Konflik Israel-Palestina merupakan konflik militer dan politik yang sudah berlangsung sejak lama antara abad ke-19 hingga abad ke-21. Konflik ini menjadi salah satu konflik terpanjang yang masih berlangsung di dunia. Akhir-akhir ini tepatnya 7 Oktober 2023, Hamas yang merupakan kelompok perjuangan kemerdekaan rakyat Palestina melancarkan serangan kepada militer Israel, diketahui sebanyak 5.000 rudal menghujani langit Israel, penyerangan ini bertepatan dengan perayaan Sukkot (perayaan pengucapan syukur bagi Israel atas hasil panen yang dirayakan pada bulan purnama diantara bulan September dan Oktober) yang berlangsung selama 7 hari dan menewaskan sekitar 1.400 warga Israel. Serangan ini merupakan bentuk respon atas kekejaman yang dilakukan militer Israel terhadap rakyat sipil di jalur Gaza.
Tidak tinggal diam militer Israel juga melancarkan serangan balik berupa serangan rudal ke wilayah Gaza secara membabi buta. Dikutip dari databoks, Jum’at (03/10/23), selama periode 7 Oktober – 2 November, lebih dari 9.100 warga Palestisa tewas, sementara 22.911 mengalami luka-luka akibat serangan ini. Israel mengincar tempat-tempat umum seperti, sekolah, kampus bahkan rumah sakit. Perserikatan Bangsa-Bangsa (PBB) menyatakan telah terjadinya Genosida di Jalur Gaza. Genosida sendiri merupakan kejahatan internasional yang berkaitan dengan pembantaian sebuah etnis. Genosida merupakan salah satu dari empat pelanggaran ham berat yang berada dalam yuridiksi Mahkamah Pidana Internasional.

Data yang Disediakan:
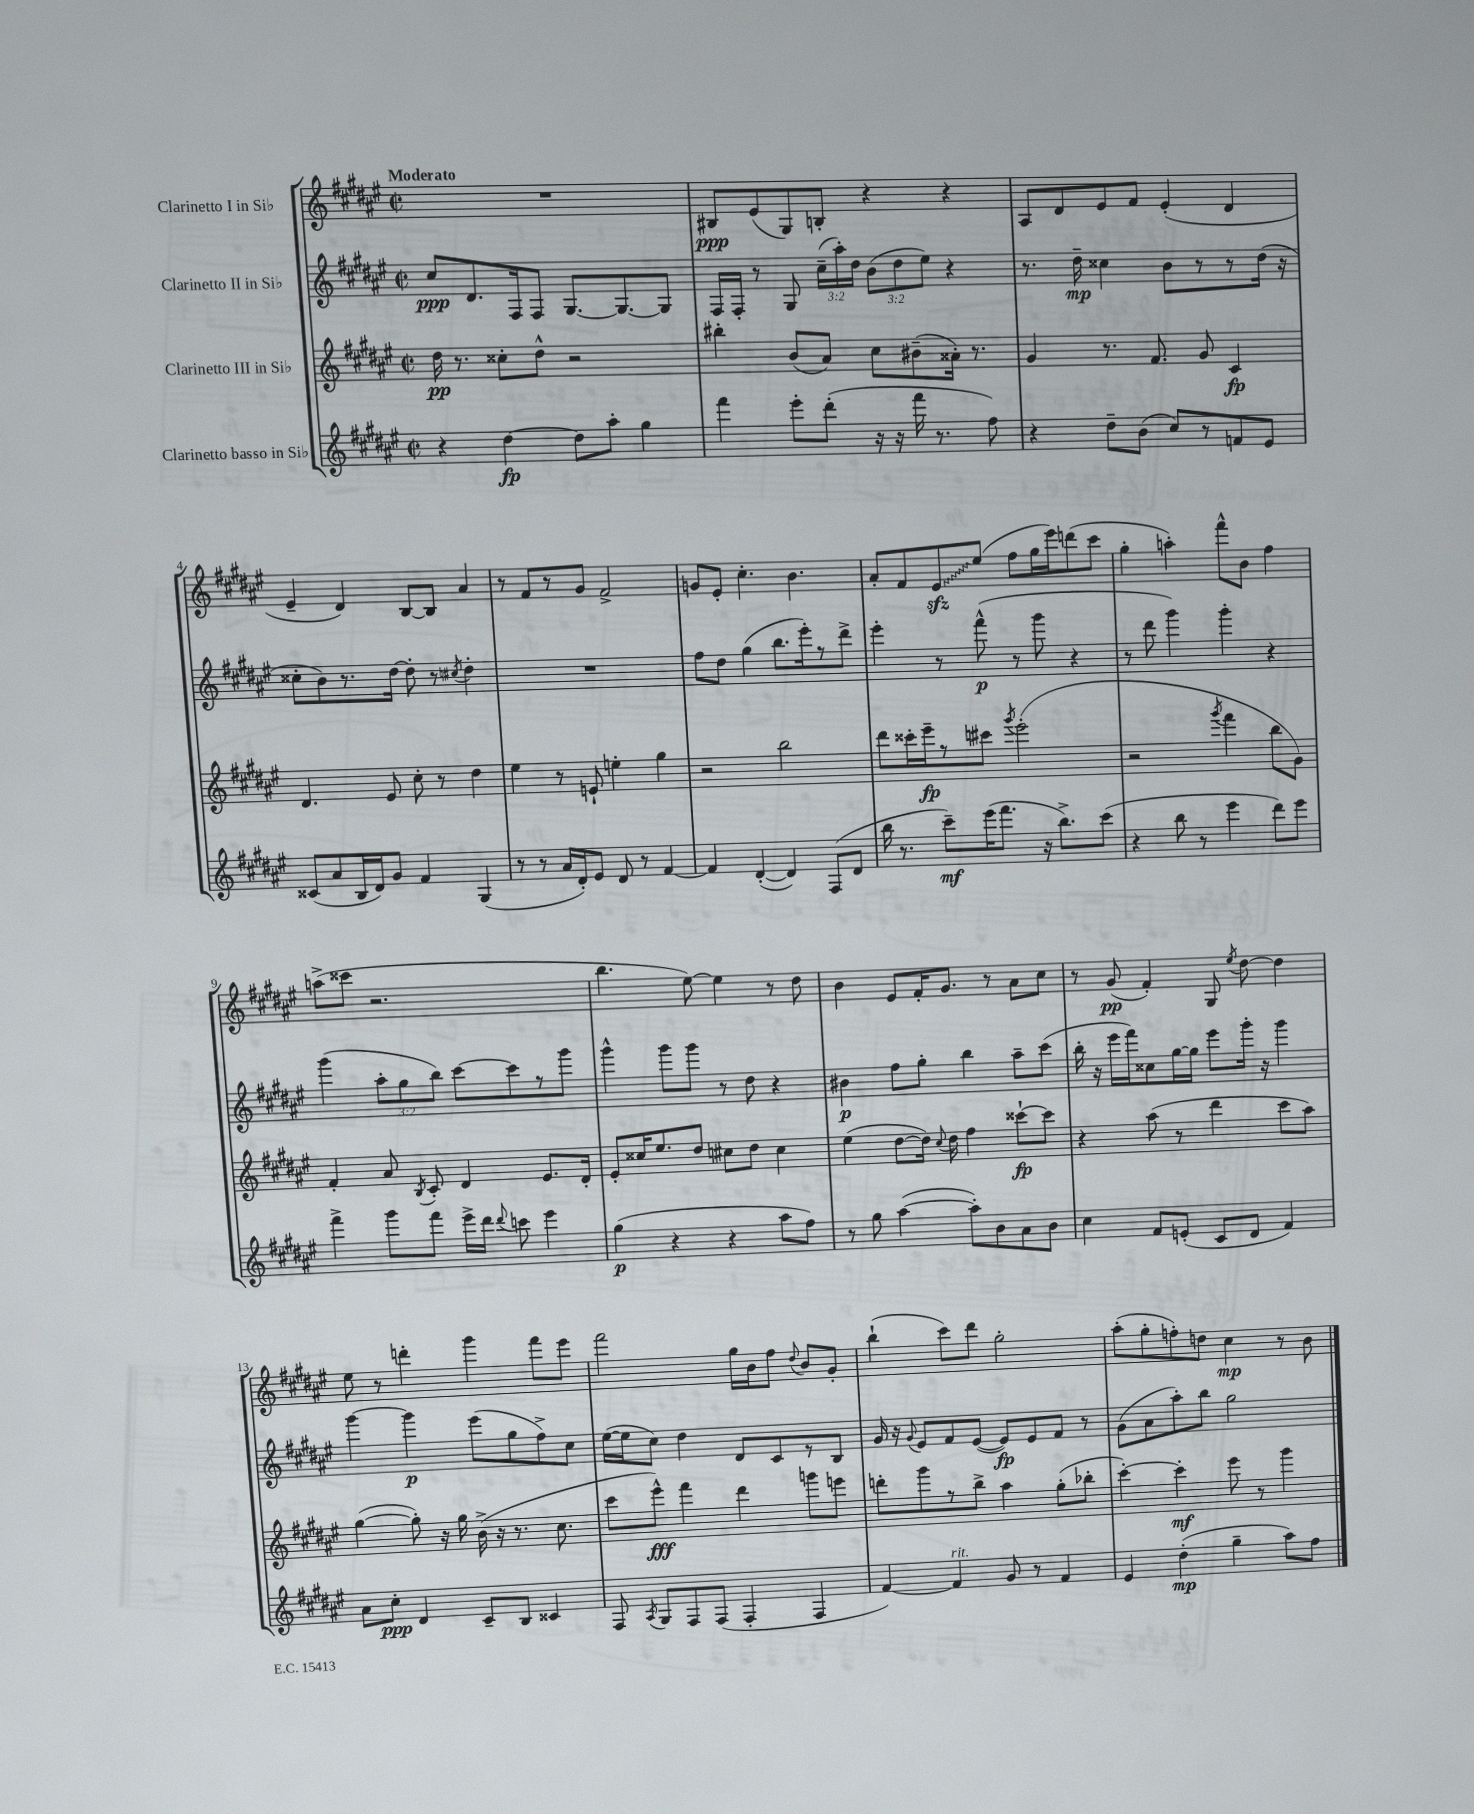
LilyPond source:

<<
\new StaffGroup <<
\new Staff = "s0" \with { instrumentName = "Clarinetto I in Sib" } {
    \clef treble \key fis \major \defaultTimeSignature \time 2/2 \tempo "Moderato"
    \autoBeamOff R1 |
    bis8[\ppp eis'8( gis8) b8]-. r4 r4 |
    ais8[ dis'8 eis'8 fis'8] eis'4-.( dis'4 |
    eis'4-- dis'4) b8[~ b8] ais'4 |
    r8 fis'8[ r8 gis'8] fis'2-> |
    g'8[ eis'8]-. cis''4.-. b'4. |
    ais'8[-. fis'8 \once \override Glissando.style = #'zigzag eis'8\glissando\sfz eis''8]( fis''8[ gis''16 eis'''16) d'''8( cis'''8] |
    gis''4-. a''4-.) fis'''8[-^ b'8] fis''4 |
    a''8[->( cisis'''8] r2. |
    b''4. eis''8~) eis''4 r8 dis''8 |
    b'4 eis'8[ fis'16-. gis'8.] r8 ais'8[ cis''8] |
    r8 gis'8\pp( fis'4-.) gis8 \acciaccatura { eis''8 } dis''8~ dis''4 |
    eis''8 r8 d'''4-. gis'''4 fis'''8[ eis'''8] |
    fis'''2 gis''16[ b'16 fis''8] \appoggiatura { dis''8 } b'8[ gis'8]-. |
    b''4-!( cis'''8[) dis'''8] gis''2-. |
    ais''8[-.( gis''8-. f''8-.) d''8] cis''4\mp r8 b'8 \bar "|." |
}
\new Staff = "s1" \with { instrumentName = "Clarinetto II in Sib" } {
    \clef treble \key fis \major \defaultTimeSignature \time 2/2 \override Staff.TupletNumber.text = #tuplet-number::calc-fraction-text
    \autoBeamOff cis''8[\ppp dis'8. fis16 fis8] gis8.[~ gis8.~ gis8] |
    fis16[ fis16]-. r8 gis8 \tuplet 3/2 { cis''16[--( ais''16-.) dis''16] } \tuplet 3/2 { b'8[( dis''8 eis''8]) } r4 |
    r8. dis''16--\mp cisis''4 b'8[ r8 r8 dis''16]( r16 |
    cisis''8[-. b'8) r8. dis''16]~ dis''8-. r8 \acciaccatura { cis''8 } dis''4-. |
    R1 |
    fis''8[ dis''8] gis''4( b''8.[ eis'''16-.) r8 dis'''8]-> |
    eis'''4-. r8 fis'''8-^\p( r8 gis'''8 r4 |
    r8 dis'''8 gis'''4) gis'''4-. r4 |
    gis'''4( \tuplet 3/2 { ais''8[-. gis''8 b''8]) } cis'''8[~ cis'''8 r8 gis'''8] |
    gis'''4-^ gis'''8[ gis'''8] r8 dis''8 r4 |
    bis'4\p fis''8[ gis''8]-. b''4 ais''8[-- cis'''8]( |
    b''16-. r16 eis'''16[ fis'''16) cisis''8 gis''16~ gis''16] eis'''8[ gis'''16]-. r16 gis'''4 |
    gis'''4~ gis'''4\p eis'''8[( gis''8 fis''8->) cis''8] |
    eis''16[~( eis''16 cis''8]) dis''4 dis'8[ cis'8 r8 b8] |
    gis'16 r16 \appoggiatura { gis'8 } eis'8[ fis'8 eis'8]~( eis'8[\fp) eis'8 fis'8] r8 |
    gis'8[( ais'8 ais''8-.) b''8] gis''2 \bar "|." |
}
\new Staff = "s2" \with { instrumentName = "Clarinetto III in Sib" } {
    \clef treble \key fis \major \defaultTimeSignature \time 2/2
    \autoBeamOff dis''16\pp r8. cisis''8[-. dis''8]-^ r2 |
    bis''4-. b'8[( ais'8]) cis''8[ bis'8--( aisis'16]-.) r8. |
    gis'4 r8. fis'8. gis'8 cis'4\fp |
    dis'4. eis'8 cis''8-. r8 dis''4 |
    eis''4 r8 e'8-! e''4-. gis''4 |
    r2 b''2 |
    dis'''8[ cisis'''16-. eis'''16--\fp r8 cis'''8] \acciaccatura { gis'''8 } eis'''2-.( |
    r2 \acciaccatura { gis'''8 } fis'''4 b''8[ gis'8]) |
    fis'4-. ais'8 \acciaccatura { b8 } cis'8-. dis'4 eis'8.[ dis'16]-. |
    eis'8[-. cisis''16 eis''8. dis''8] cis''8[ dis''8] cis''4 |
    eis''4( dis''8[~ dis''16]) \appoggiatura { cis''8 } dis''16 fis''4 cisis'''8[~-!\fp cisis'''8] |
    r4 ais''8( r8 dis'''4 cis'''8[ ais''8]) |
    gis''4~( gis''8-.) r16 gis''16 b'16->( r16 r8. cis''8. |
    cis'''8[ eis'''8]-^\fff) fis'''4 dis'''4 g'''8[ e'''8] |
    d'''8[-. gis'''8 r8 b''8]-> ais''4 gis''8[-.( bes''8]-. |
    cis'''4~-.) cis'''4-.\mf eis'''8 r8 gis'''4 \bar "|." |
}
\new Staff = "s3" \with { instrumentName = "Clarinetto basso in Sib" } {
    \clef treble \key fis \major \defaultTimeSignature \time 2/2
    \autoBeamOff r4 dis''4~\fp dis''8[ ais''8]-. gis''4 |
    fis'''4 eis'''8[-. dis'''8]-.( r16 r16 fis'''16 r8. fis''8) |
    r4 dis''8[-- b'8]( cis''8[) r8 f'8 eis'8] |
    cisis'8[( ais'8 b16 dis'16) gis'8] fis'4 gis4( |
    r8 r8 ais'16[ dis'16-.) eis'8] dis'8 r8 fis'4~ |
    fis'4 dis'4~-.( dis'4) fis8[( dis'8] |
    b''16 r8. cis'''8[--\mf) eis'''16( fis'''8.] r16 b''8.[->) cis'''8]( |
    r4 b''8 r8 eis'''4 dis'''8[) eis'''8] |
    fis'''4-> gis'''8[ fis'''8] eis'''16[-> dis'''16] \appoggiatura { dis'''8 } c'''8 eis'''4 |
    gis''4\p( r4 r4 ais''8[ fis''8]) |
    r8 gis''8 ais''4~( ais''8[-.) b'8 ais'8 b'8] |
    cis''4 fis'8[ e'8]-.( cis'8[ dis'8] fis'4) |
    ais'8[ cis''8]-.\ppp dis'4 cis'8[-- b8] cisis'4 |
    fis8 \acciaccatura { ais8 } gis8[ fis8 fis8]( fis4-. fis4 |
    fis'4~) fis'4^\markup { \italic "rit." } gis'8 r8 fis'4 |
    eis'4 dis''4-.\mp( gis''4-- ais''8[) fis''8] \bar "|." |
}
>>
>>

==

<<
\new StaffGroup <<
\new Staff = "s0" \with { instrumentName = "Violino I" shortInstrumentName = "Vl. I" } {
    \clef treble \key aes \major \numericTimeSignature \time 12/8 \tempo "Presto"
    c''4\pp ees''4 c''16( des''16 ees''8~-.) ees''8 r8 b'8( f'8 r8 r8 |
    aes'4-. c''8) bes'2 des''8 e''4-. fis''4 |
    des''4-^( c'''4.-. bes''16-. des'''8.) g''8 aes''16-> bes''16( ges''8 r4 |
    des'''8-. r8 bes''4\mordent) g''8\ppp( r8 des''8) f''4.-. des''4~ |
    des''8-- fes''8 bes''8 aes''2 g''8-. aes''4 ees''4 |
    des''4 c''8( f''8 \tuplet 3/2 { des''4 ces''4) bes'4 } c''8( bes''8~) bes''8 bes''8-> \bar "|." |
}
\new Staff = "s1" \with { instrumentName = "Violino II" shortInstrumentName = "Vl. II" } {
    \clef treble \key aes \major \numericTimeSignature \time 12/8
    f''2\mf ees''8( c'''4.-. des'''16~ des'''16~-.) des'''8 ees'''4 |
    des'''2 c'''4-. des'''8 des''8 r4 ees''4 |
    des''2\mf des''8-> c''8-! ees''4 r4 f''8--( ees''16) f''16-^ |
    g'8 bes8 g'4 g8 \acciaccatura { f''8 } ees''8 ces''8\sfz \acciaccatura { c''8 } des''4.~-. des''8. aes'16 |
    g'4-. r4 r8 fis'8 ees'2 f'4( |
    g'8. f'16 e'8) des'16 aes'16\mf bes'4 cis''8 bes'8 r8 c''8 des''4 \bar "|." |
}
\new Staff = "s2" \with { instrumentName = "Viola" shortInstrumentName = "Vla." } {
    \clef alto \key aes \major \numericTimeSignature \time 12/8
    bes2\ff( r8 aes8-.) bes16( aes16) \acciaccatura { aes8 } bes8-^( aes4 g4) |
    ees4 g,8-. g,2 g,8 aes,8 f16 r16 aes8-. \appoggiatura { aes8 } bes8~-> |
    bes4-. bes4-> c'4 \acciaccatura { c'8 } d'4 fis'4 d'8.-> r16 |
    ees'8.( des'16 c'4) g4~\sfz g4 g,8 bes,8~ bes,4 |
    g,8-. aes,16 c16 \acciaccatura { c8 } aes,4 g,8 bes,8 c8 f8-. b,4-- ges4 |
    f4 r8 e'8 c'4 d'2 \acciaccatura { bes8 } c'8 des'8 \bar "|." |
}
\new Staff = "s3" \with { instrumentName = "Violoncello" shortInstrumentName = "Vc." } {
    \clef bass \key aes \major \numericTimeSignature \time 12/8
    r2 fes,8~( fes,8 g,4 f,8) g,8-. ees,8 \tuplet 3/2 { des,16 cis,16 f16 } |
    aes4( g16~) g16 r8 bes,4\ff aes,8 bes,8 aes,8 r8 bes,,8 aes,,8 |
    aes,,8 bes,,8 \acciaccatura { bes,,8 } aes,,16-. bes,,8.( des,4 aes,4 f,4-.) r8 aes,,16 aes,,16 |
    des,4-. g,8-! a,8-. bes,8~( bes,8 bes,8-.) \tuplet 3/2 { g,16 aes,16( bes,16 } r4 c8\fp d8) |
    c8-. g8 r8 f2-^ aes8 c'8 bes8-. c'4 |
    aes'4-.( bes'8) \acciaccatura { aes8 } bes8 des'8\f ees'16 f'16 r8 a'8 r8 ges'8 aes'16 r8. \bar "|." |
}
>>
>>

---

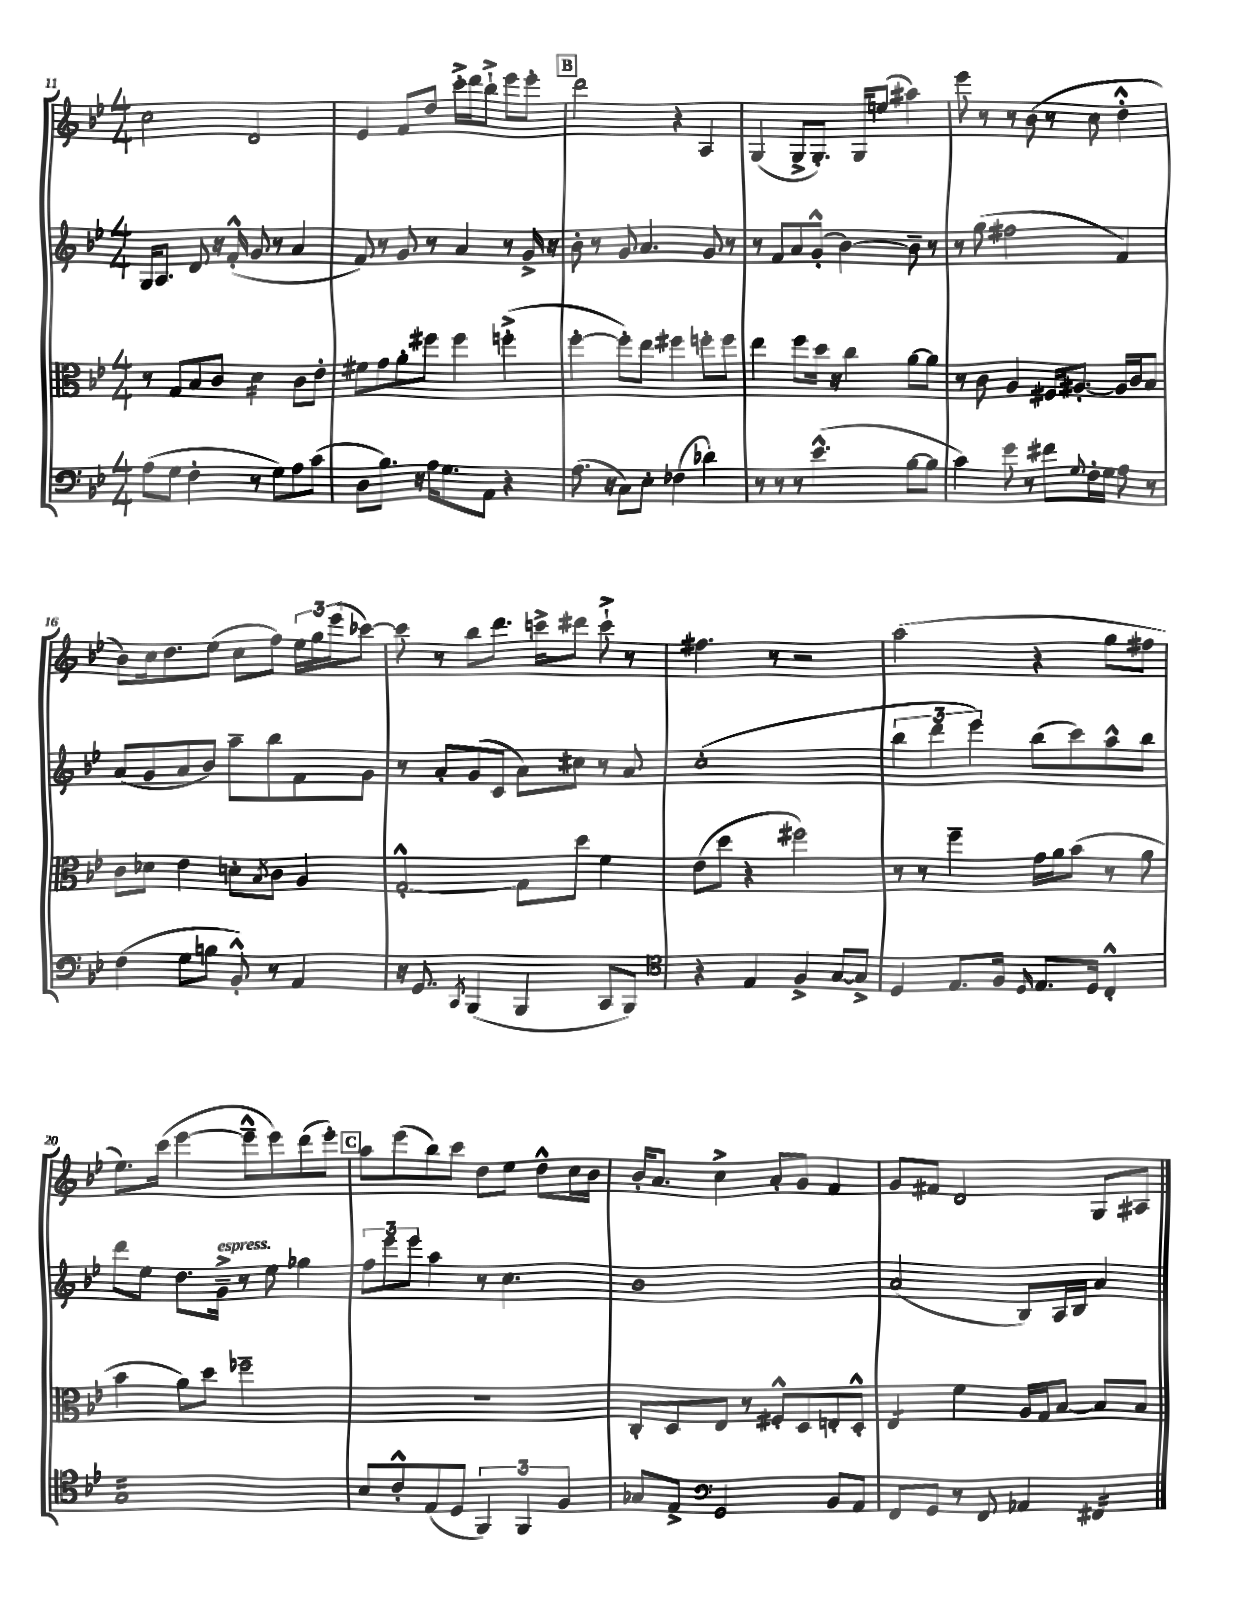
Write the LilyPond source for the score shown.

Soal dan Tugas:
1. Menurut teks tentang konflik Israel-Palestina, berapa warga Israel yang tewas akibat serangan Hamas pada 7 Oktober 2023?
2. Tuliskan ulang bagian teks tentang konflik Israel-Palestina, mulai pada kata-kata "Tidak tinggal diam" dan berhenti setelah kata-kata "Mahkamah Pidana Internasional.".

Jawaban Latihan:
1. Sekitar 1.400 warga Israel.

2.
Tidak tinggal diam militer Israel juga melancarkan serangan balik berupa serangan rudal ke wilayah Gaza secara membabi buta. Dikutip dari databoks, Jum’at (03/10/23), selama periode 7 Oktober – 2 November, lebih dari 9.100 warga Palestisa tewas, sementara 22.911 mengalami luka-luka akibat serangan ini. Israel mengincar tempat-tempat umum seperti, sekolah, kampus bahkan rumah sakit. Perserikatan Bangsa-Bangsa (PBB) menyatakan telah terjadinya Genosida di Jalur Gaza. Genosida sendiri merupakan kejahatan internasional yang berkaitan dengan pembantaian sebuah etnis. Genosida merupakan salah satu dari empat pelanggaran ham berat yang berada dalam yuridiksi Mahkamah Pidana Internasional.